-- BEGIN Task material --
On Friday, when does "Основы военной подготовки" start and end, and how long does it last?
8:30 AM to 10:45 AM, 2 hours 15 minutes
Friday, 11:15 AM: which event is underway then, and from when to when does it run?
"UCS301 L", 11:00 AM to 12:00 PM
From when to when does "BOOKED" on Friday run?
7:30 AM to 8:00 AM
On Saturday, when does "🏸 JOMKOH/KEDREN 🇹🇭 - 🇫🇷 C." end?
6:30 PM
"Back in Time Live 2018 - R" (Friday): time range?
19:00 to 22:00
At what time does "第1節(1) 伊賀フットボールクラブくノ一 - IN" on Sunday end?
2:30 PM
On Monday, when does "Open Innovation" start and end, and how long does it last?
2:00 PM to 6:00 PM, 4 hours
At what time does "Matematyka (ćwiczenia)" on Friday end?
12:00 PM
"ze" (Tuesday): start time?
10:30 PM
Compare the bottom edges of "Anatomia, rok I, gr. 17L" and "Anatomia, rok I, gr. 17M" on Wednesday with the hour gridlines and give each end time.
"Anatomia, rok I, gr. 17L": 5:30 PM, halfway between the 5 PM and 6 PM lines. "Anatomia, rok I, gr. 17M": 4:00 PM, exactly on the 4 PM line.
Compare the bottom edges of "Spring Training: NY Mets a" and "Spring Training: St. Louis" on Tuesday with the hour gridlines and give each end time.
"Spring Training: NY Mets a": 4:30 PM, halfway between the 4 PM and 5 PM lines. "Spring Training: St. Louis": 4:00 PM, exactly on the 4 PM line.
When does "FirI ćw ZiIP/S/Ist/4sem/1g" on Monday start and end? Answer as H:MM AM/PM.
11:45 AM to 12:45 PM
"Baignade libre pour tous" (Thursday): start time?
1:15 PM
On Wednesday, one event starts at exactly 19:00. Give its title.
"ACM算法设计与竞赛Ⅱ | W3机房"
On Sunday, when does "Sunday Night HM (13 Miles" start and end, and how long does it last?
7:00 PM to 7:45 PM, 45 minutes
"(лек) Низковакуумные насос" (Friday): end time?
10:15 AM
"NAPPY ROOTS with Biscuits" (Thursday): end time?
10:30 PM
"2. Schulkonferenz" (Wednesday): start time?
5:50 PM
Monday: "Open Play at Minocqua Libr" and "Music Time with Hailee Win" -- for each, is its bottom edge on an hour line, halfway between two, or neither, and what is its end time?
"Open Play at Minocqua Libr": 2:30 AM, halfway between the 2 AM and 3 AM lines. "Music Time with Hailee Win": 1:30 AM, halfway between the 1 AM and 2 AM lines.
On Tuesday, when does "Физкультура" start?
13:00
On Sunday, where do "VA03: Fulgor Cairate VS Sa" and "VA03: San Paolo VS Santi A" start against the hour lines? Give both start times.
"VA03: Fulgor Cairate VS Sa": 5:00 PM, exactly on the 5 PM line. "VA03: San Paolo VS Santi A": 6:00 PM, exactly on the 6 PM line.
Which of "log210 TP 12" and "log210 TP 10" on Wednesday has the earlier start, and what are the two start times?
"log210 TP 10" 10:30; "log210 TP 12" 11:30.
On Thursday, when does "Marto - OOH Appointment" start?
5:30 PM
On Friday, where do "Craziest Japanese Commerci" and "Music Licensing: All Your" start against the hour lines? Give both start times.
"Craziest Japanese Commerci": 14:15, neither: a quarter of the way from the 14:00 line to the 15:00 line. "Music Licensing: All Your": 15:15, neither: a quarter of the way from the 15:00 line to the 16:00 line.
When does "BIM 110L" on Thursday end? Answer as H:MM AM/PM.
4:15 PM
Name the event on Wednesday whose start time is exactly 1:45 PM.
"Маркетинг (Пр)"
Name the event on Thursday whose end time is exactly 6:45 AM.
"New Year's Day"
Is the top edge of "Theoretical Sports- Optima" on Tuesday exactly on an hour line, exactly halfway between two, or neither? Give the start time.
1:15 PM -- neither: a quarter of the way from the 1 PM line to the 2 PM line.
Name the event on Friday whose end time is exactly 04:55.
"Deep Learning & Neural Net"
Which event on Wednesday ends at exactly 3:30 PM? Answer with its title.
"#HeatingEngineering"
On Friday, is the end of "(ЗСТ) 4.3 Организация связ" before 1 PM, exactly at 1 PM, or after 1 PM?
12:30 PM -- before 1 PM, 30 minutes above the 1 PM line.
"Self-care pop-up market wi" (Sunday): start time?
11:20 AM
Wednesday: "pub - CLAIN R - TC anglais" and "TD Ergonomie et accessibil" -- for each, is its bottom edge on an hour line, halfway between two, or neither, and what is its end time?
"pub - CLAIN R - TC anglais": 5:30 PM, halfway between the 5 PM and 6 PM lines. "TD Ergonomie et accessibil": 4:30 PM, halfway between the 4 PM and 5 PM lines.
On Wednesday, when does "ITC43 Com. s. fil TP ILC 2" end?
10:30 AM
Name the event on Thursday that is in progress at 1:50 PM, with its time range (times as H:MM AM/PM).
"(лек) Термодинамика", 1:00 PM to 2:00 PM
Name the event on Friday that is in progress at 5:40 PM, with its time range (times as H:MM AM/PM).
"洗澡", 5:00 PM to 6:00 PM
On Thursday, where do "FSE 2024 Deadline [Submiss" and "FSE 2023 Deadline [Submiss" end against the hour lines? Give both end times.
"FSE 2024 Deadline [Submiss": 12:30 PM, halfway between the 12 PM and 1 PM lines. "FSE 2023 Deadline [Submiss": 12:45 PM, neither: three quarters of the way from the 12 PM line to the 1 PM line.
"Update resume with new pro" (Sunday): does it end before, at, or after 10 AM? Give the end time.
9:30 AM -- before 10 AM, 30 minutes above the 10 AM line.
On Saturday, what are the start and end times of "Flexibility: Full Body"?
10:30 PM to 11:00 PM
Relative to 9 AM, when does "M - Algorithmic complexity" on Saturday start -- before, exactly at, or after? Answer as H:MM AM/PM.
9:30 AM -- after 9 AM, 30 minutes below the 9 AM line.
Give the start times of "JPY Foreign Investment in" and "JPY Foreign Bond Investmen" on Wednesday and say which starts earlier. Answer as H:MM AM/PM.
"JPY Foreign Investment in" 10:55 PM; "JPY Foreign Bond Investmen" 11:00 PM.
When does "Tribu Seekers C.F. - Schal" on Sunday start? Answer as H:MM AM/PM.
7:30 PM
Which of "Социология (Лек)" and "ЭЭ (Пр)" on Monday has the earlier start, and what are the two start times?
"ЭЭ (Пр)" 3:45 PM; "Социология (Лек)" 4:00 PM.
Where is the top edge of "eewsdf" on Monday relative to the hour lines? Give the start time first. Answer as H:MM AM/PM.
-- END Task material --
Brief:
Please identify every line of the data above that contains the string "last", treating case as significant, and copy each of those lines in full.

Task solution:
On Friday, when does "Основы военной подготовки" start and end, and how long does it last?
On Monday, when does "Open Innovation" start and end, and how long does it last?
On Sunday, when does "Sunday Night HM (13 Miles" start and end, and how long does it last?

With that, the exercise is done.